By Jim Shepherd, Publisher
Across the outdoor news platforms, you can read the congratulatory messages from the various recreational fishing organizations celebrating -finally- the House of Representatives passage of H.R. 1335; reauthorization of the Magnuson-Stevens Fishery Conservation and Management Act. Magnuson-Stevens, the primary statute governing the nation's fisheries has lingered far too-long in Congress, prisoner of the tough political infighting that always happens when commercial and recreational interests clash.
This time, saltwater recreational anglers seem to have won a round, primarily due to the recreational fishing industry pulling off the gloves and pounding decision makers with the fact that recreational fishing contributes some $70 billion annually to our economy while it provides jobs for more than 450,000 people.
But not everything hoped for was accomplished. the Commission on Saltwater Recreational Fisheries Management, a/k/a the Morris-Deal Commission made plenty of recommendations, but key provisions -including a "more transparent and science-based review of fishery allocations" did make it through to the final version of H.R. 1335.
Unfortunately, a move to transfer management of the Gulf of Mexico's red snapper to the five Gulf states didn't survive the political process.
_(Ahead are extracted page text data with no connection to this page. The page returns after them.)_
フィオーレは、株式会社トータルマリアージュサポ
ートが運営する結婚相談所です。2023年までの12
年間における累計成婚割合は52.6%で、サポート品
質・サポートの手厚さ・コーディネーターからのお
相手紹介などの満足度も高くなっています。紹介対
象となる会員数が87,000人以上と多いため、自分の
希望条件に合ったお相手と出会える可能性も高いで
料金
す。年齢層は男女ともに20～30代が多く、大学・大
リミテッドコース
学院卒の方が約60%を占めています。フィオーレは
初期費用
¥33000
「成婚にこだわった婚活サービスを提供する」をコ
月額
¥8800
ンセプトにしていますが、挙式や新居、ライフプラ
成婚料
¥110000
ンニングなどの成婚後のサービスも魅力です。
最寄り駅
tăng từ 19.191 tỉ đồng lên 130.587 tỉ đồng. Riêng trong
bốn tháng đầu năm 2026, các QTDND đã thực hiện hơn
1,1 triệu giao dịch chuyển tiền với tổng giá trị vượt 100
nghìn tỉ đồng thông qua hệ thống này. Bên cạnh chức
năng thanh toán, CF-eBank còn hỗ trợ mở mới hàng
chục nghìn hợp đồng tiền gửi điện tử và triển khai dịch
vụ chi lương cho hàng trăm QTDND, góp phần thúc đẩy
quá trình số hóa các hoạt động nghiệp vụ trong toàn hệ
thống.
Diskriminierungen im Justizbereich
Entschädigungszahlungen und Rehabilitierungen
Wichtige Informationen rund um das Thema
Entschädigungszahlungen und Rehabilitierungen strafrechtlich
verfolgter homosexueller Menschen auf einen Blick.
The fishery management officials in those states have made a compelling case that the red snapper fishery there is a total mess under federal management. Under federal regulations there's precious little time allocated for recreational red snapper fishing, despite the scientific fact that red snapper populations are at levels that support far longer recreational seasons and takes.
Not everyone, however, is happy with the new promises. Today's news section carries the official comments of the Seafood Harvesters of America, and they say there's no need for Magnuson-Stevens to face reforms. In fact, they classify those "significant reforms" as "unnecessary".
Their reasoning is the polar opposite of the recreational fishing industry. They believe any reallocation or modification of fisheries allocations will be "based on arbitrary political deadlines" and raise the possibility of a "perpetual review" process and "economic uncertainty for commercial fishermen".
They're also saying the reviews might reward "unaccountability and overfishing" while depriving "millions of Americans of access to American seafood." A subtitling of their comments might well read "if we don't get the majority of the catch allocations, you can bet the recreational anglers will fish the oceans dry".
H.R. 1335 is a single bill which reflects the ongoing battle between recreational and commercial fishing. It's not the final shot in the fight by a long shot. Commercial interests aren't going to allow allocations to be adjusted without a bitter fight.
It's crucial that recreational fishing advocates continue to emphasize the significant economic impact of sport fishing.